This week’s reading has been a little confusing for me. While I understand some points, I couldn’t grasp the idea and where he was heading with them. Here’s my take on it:
The dichotomy of global and local may be seen most clearly in those markets that combine well-developed digital distribution infrastructure and platforms with strong local content industries. The preference for local content over “global” (often code for U.S.-produced) content is evident even in a mature, developed, English-speaking country such as Australia, where locally produced sports, reality shows, news, and drama offerings, such as Shaun Micallef’s political satire Mad as Hell, rank as the 10 most-watched television programs every year. – Chris Lederer & Megan Brownlow, 2016
At first glance, I got confused over which point of view we were looking at. Was it at a general statistics data or was it coming from only well-developed countries? In my perspective, coming from a third world country, we rely on global contents for our source of entertainment. Our generation heavily consume online streaming subscription such as Netflix and Spotify as our source of media and entertainment. As I read about Australia’s locally produced shows, as mentioned in the readings, I couldn’t help but wonder if franchises would also consider local produced? An example would be the “The Voice” franchise, where we now have The Voice Australia and don’t forget non-English speaking countries like China, Philippines and Germany.
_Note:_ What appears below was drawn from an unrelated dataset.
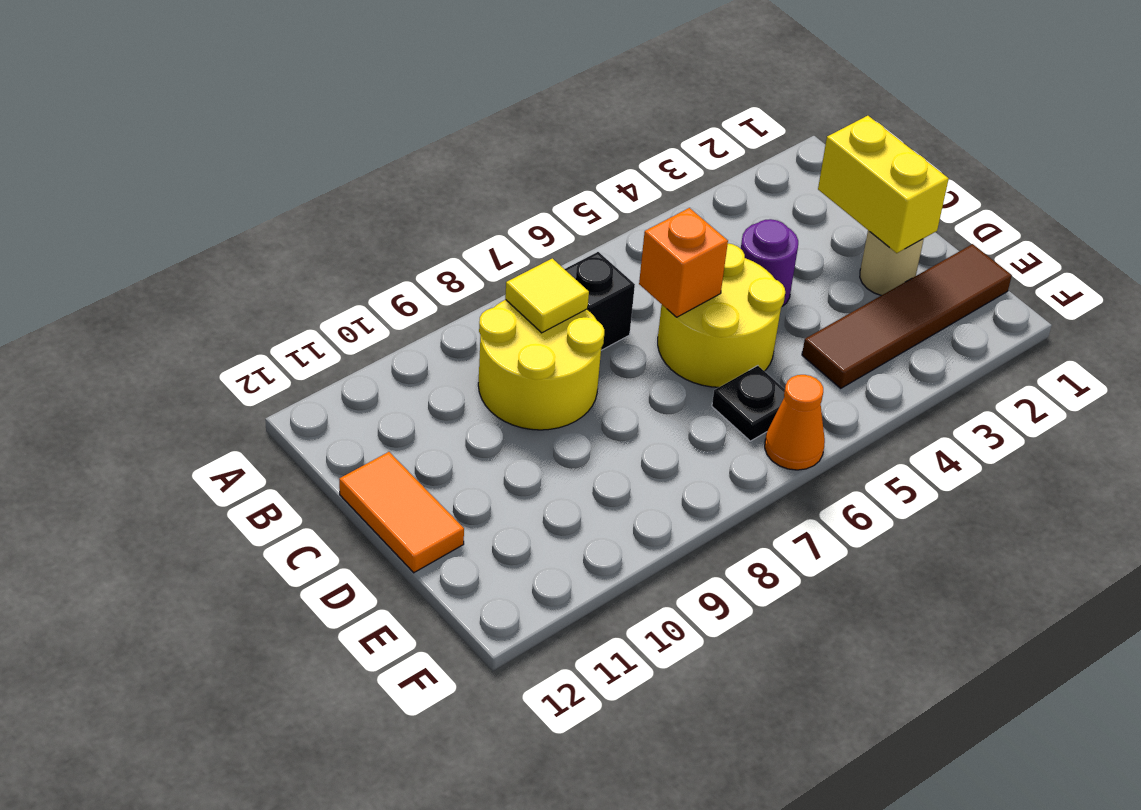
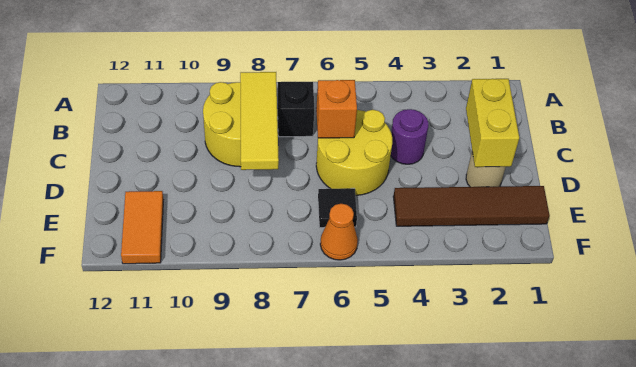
yellow tile B8 level 2 -> yellow tile B8:D8 level 2
orange tile C12:D12 level 1 -> orange tile E11:F11 level 1
black plate E6 level 1 -> black tile E6 level 1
Would it be considered as a local produce because they are contestants from their country as well as bringing at least a judge from their own country. Also, in Americans’ perspective, would their local content be categorised as “global”?
One part in the readings stuck out, which is Lederer’s Shift 3, Consumption: Bundle of Joy. With the competitive online streaming market like Netflix and Spotify, I would have thought that cable television would slowly decline.